Tasks:
1. In the article on Trump, in what month and year did the US's attempt to stem the red tide end with a helicopter evacuation?
2. Print the part of the article on Trump starting with "Trump arrived late" and going on through "Again (MAGA) campaign.".
3. Proceed with the article on Trump from the point where it stops.

Excerpted text:
· · · ·

President provocateur
Despite outcries over his policy that has resulted in children being separated from their parents at the US border, Donald Trump seems ever more inclined to follow his natural, base instincts.
Despite outcries over his policy that has resulted in children being separated from their parents at the border, Donald Trump seems ever more inclined to follow his natural, base instincts.
Communism hasn’t had a week like it since April 1975, when the US’s long, costly and divisive attempt to stem the red tide ended with the greatest helicopter evacuation in history. As the North Vietnamese Army and their Viet Cong auxiliaries encircled Saigon, soon to be renamed Ho Chi Minh City, remaining US personnel and tens of thousands of Vietnamese civilians associated with the South’s puppet regime choppered out to aircraft carriers stationed off the coast, leaving South Vietnam to the tender mercies of its communist conquerors. There were reports that, in their haste, US Embassy staff neglected to destroy a list of 30,000 Vietnamese civilians who had been CIA informants and would therefore be liquidated.
First, the gathering of Western democracies at the G7 summit in Quebec ended in disarray, recorded for posterity in the already famous photograph of US President Donald Trump basking in his fellow summiteers’ exasperation. Comedian Stephen Colbert called it “Still life with douchebag”.
Trump arrived late and left early, after reportedly threatening to send 25 million Mexicans to Japan to engineer Prime Minister Shinzō Abe’s election defeat and telling French President Emmanuel Macron that “all the terrorists are in Paris”. As Trump flew away, he reneged on signing the traditional joint communique. This was in retaliation for “very dishonest and weak” Canadian Prime Minister Justin Trudeau having the temerity to tell a press conference his country wouldn’t be “pushed around” by the US over trade disagreements. Canada runs a trade deficit with the US, but the mild-mannered northern neighbour is a convenient whipping boy for the Make America Great Again (MAGA) campaign.

· · · ·

Information provided:
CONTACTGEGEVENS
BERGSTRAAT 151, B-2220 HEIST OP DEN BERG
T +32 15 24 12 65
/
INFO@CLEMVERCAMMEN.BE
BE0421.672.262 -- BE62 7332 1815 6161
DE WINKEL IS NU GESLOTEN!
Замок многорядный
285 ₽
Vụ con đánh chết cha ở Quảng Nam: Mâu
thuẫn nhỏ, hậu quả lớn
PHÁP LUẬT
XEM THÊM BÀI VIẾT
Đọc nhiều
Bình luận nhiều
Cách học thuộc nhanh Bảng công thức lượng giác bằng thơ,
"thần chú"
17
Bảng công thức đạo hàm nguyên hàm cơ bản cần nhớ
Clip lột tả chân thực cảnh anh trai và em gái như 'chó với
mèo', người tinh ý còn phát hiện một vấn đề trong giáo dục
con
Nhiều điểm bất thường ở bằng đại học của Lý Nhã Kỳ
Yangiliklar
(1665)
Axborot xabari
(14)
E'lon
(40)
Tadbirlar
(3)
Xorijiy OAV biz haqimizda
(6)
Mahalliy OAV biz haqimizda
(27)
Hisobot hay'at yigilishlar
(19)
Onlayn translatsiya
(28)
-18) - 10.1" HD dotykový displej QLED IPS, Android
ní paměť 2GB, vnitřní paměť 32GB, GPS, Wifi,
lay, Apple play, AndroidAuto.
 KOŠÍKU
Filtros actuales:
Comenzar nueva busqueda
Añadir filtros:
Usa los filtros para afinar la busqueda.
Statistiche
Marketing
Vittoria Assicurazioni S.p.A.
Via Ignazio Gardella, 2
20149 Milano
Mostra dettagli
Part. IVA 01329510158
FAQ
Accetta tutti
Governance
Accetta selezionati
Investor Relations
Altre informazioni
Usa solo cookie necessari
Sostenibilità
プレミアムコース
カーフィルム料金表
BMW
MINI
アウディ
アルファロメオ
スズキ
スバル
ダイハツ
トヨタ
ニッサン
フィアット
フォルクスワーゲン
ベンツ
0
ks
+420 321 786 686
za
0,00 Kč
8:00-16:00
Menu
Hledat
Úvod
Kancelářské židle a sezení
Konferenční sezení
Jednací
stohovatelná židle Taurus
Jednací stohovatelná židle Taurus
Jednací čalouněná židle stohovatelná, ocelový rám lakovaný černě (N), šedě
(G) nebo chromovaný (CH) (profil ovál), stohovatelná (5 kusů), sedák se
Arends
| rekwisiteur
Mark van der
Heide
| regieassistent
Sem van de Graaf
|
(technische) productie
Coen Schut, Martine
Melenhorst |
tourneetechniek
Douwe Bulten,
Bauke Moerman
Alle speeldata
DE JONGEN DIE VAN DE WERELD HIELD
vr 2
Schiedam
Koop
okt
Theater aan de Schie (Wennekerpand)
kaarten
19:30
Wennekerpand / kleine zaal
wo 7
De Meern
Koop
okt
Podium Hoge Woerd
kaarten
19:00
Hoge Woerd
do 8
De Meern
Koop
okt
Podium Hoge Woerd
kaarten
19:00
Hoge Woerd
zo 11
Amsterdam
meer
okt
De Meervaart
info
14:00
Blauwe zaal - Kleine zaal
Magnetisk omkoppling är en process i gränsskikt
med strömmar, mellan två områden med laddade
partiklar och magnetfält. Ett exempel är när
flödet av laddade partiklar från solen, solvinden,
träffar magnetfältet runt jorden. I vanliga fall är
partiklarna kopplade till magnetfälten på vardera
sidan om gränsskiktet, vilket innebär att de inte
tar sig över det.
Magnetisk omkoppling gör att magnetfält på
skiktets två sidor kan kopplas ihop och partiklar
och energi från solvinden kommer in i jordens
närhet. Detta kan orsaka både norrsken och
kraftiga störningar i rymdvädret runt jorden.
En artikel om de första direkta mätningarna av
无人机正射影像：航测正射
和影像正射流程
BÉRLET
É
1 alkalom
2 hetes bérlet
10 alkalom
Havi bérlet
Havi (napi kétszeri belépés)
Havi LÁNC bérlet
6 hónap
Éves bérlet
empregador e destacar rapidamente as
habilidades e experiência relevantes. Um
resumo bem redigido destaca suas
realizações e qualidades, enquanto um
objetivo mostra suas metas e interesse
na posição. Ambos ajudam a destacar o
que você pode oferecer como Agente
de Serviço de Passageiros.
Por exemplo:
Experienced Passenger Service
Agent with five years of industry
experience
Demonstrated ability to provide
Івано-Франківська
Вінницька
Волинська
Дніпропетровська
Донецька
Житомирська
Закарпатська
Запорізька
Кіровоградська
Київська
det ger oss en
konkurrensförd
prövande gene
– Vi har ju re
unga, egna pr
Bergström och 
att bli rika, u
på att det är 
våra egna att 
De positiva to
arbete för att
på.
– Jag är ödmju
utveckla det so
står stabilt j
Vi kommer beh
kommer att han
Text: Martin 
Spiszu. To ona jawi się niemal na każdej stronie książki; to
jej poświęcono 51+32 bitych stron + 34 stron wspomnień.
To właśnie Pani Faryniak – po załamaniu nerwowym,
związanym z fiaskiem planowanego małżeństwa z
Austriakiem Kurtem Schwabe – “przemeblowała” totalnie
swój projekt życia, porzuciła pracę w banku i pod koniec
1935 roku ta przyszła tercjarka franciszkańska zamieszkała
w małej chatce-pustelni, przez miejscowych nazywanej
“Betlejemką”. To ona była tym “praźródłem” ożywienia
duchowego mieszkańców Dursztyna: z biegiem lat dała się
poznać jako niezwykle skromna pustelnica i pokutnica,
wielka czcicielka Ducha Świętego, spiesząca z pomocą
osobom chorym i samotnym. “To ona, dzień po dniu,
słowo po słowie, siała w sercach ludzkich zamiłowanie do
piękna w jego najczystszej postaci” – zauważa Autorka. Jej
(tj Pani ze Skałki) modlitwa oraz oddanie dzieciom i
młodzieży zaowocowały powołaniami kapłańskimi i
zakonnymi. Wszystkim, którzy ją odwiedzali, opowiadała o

· · · ·

Answers:
1. April 1975.

2.
Trump arrived late and left early, after reportedly threatening to send 25 million Mexicans to Japan to engineer Prime Minister Shinzō Abe’s election defeat and telling French President Emmanuel Macron that “all the terrorists are in Paris”. As Trump flew away, he reneged on signing the traditional joint communique. This was in retaliation for “very dishonest and weak” Canadian Prime Minister Justin Trudeau having the temerity to tell a press conference his country wouldn’t be “pushed around” by the US over trade disagreements. Canada runs a trade deficit with the US, but the mild-mannered northern neighbour is a convenient whipping boy for the Make America Great Again (MAGA) campaign.

3.
It’s hard to believe the US’s traditional allies haven’t got the message that all bets are off, but Trump’s chief trade adviser, Peter Navarro, was leaving nothing to chance. “There’s a special place in hell,” he said, “for any foreign leader that engages in bad-faith diplomacy with President Trump and then tries to stab him in the back.”
NUCLEAR APOCALYPSE
Trump insulted Trudeau via Twitter while en route to Singapore for the photo opportunity that supposedly saved the world from nuclear apocalypse. Bristling at sceptics who questioned what was actually achieved at his meeting with North Korean leader Kim Jongun, Trump’s daughter Ivanka tweeted, “Those who say it cannot be done should not interrupt those doing it – Chinese proverb.”
Even if this really is a Chinese proverb, which it isn’t, it was misapplied, since the most that can be said for her father’s reality-show diplomacy is that it further lowered the temperature. Trump is treating denuclearisation of the Korean Peninsula as a fait accompli, but in fact Kim did nothing more than repeat the vague undertakings that North Korea has been making and breaking for decades. Given the lack of detail and anything resembling a time frame, why should we assume this vague undertaking is any more sincere than those that preceded it?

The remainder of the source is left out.